TEKS BACAAN -
● ● ● ●
201
Guam, Jubi – Kesadaran bangsa-bangsa asli Kepulauan Pasifik untuk menyelamatkan bahasa ibunya kini kian meningkat. Baru-baru ini, pemerintah Guam membentuk kembali sebuah komisi bahasa asli Chamorro yang telah 20 tahun ini mengalami mati suri.
Diketuai mantan senator, Hope Christobal, komisi bahasa asli Chamorro akan ditugaskan untuk memperbaharui aturan ortografi bahasa, menstandarisasi bahasa Camorro di Mariana dan menyusun kurikulum sekolah.
Christobal mengatakan bahwa anggota komisi dipilih dari kalangan melek sejarah, bahasa dan pendidikan Chamorro. Undang-undang yang melandasi pembentukan kembali komisi ini menggunakan istilah “Chamoru” dalam teks undang-undang. Beberapa ahli berpendapat bahwa “chamoru” adalah pengejaan paling benar terhadap nama suku dan bangsa asli Guam itu.
Kesadaran untuk menghidupkan kembali eksistensi bahasa asli ini bukan pertama kali dilakukan. Akhir tahun lalu, Guam membuat langkah besar dengan membuka sekolah bahasa Chamorro pertama di negara itu.
● ● ● ●
TINDAKAN YANG DIPERLUKAN -
1 > Tulis ulang paragraf dalam teks tentang bahasa Chamorro yang diawali "Christobal mengatakan bahwa" dalam bentuk daftar singkat tanpa menghilangkan fakta utamanya.
2 > Ulangi kata demi kata bagian teks tentang bahasa Chamorro dari "Diketuai mantan senator, Hope" sampai "asli Guam itu.".
3 > Tuliskan lanjutan teks tentang bahasa Chamorro, dimulai setelah kalimat terakhirnya.
Catatan berikut adalah bahan tersendiri yang terpisah dari teks tentang bahasa Chamorro.

DATA YANG DIBERIKAN -
● ● ● ●
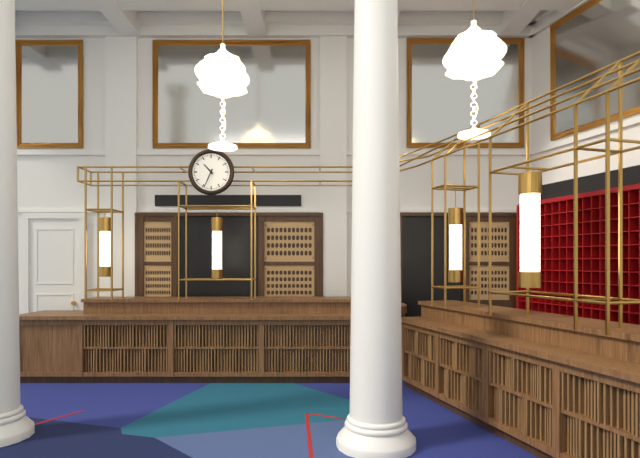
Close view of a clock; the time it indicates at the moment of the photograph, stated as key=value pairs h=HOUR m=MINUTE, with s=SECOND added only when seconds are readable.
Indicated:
h=10 m=34
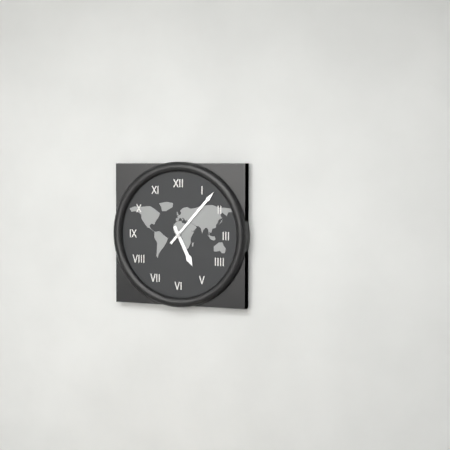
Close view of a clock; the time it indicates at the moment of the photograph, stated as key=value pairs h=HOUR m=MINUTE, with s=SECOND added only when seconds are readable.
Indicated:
● ● ● ●
TUGAS YANG DISELESAIKAN -
1 >
- Anggota komisi dipilih dari kalangan yang memahami sejarah, bahasa, dan pendidikan Chamorro.
- Undang-undang yang menjadi dasar pembentukan kembali komisi memakai istilah "Chamoru".
- Sejumlah ahli menilai "chamoru" sebagai ejaan paling benar untuk nama suku dan bangsa asli Guam.

2 >
Diketuai mantan senator, Hope Christobal, komisi bahasa asli Chamorro akan ditugaskan untuk memperbaharui aturan ortografi bahasa, menstandarisasi bahasa Camorro di Mariana dan menyusun kurikulum sekolah.
Christobal mengatakan bahwa anggota komisi dipilih dari kalangan melek sejarah, bahasa dan pendidikan Chamorro. Undang-undang yang melandasi pembentukan kembali komisi ini menggunakan istilah “Chamoru” dalam teks undang-undang. Beberapa ahli berpendapat bahwa “chamoru” adalah pengejaan paling benar terhadap nama suku dan bangsa asli Guam itu.

3 >
Jumlah penduduk yang masih menggunakan bahasa asli Guam dilaporkan terus menurun dan sudah mencapai tahap kritis dibandingkan beberapa dekade lalu. Jumlah penutur bahasa Chamorro hanya tercatat kurang lebih 25.000 orang yang kebanyakan berusia lebih dari 50 tahun.
Rufina Mendiola dari Divisi Chamorro Departemen Pendidikan Guam mengatakan bahwa selama ini pihaknya telah menerima permintaan penduduk untuk membuka sekolah berbahasa Chamorro. Sekolah tersebut mirip dengan sekolah berbahasa asli yang telah lebih dulu dibangun di Hawaii dan Selandia Baru.
Pembentukan sekolah Chamorro berarti niat pemerintah untuk mencetak generasi penutur bahasa asli Chamorro sangat besar. Mendiola mengatakan, sekolah berbahasa Chamorro ini akan mulai aktif melangsungkan kegiatan belajar mengajar dan menerima siswa baru pada tahun ini.
“Kami ingin memulai dari awal yaitu dengan membuka taman kanak-kanak dengan jumlah murid kurang lebih 18 orang. Lalu jika setiap tahun jumlah pendaftar makin banyak, kami akan membuka sekolah lain,” ujarnya.
Upaya penyelamatan bahasa asli Chamorro telah dimulai sejak pemerintah Amerika Serikat menggelontorkan dananya senilai 200 ribu dolar Amerika Serikat kepada pemerintah Guam dan Kepulauan Mariana Utara pada tahun 2013.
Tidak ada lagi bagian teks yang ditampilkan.